§ REQUIRED WORK:
All of the entries below are to be repeated word for word.

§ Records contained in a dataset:
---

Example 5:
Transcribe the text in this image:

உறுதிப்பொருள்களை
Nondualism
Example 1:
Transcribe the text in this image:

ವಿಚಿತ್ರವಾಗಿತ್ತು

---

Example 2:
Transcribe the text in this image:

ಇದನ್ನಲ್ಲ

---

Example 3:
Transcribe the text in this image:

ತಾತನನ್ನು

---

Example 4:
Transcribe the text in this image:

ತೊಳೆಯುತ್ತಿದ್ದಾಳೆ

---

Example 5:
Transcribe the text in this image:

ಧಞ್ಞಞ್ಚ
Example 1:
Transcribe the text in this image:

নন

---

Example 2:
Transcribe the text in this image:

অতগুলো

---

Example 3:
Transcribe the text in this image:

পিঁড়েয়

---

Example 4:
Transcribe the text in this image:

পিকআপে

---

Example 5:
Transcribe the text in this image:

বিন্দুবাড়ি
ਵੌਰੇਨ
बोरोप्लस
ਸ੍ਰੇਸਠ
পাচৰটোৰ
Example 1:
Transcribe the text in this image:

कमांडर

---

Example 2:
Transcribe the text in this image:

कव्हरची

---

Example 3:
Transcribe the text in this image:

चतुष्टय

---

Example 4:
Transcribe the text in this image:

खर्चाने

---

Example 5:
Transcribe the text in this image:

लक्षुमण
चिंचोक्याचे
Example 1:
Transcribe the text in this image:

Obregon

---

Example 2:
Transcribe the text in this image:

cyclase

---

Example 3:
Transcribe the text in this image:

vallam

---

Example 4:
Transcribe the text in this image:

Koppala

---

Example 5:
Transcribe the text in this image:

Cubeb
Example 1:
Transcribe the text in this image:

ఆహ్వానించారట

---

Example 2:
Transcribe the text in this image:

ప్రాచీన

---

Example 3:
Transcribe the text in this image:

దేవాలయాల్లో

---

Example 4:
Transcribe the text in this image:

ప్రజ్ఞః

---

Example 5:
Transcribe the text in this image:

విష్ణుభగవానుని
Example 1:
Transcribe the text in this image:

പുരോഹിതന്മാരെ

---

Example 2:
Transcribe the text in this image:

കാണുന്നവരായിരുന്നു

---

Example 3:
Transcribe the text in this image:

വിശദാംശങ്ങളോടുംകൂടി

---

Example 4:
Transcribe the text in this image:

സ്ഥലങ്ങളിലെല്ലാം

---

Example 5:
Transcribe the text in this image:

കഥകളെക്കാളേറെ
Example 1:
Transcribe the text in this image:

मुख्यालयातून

§ ANSWER SECTION:
---

Example 5:
Transcribe the text in this image:

உறுதிப்பொருள்களை
Nondualism
Example 1:
Transcribe the text in this image:

ವಿಚಿತ್ರವಾಗಿತ್ತು

---

Example 2:
Transcribe the text in this image:

ಇದನ್ನಲ್ಲ

---

Example 3:
Transcribe the text in this image:

ತಾತನನ್ನು

---

Example 4:
Transcribe the text in this image:

ತೊಳೆಯುತ್ತಿದ್ದಾಳೆ

---

Example 5:
Transcribe the text in this image:

ಧಞ್ಞಞ್ಚ
Example 1:
Transcribe the text in this image:

নন

---

Example 2:
Transcribe the text in this image:

অতগুলো

---

Example 3:
Transcribe the text in this image:

পিঁড়েয়

---

Example 4:
Transcribe the text in this image:

পিকআপে

---

Example 5:
Transcribe the text in this image:

বিন্দুবাড়ি
ਵੌਰੇਨ
बोरोप्लस
ਸ੍ਰੇਸਠ
পাচৰটোৰ
Example 1:
Transcribe the text in this image:

कमांडर

---

Example 2:
Transcribe the text in this image:

कव्हरची

---

Example 3:
Transcribe the text in this image:

चतुष्टय

---

Example 4:
Transcribe the text in this image:

खर्चाने

---

Example 5:
Transcribe the text in this image:

लक्षुमण
चिंचोक्याचे
Example 1:
Transcribe the text in this image:

Obregon

---

Example 2:
Transcribe the text in this image:

cyclase

---

Example 3:
Transcribe the text in this image:

vallam

---

Example 4:
Transcribe the text in this image:

Koppala

---

Example 5:
Transcribe the text in this image:

Cubeb
Example 1:
Transcribe the text in this image:

ఆహ్వానించారట

---

Example 2:
Transcribe the text in this image:

ప్రాచీన

---

Example 3:
Transcribe the text in this image:

దేవాలయాల్లో

---

Example 4:
Transcribe the text in this image:

ప్రజ్ఞః

---

Example 5:
Transcribe the text in this image:

విష్ణుభగవానుని
Example 1:
Transcribe the text in this image:

പുരോഹിതന്മാരെ

---

Example 2:
Transcribe the text in this image:

കാണുന്നവരായിരുന്നു

---

Example 3:
Transcribe the text in this image:

വിശദാംശങ്ങളോടുംകൂടി

---

Example 4:
Transcribe the text in this image:

സ്ഥലങ്ങളിലെല്ലാം

---

Example 5:
Transcribe the text in this image:

കഥകളെക്കാളേറെ
Example 1:
Transcribe the text in this image:

मुख्यालयातून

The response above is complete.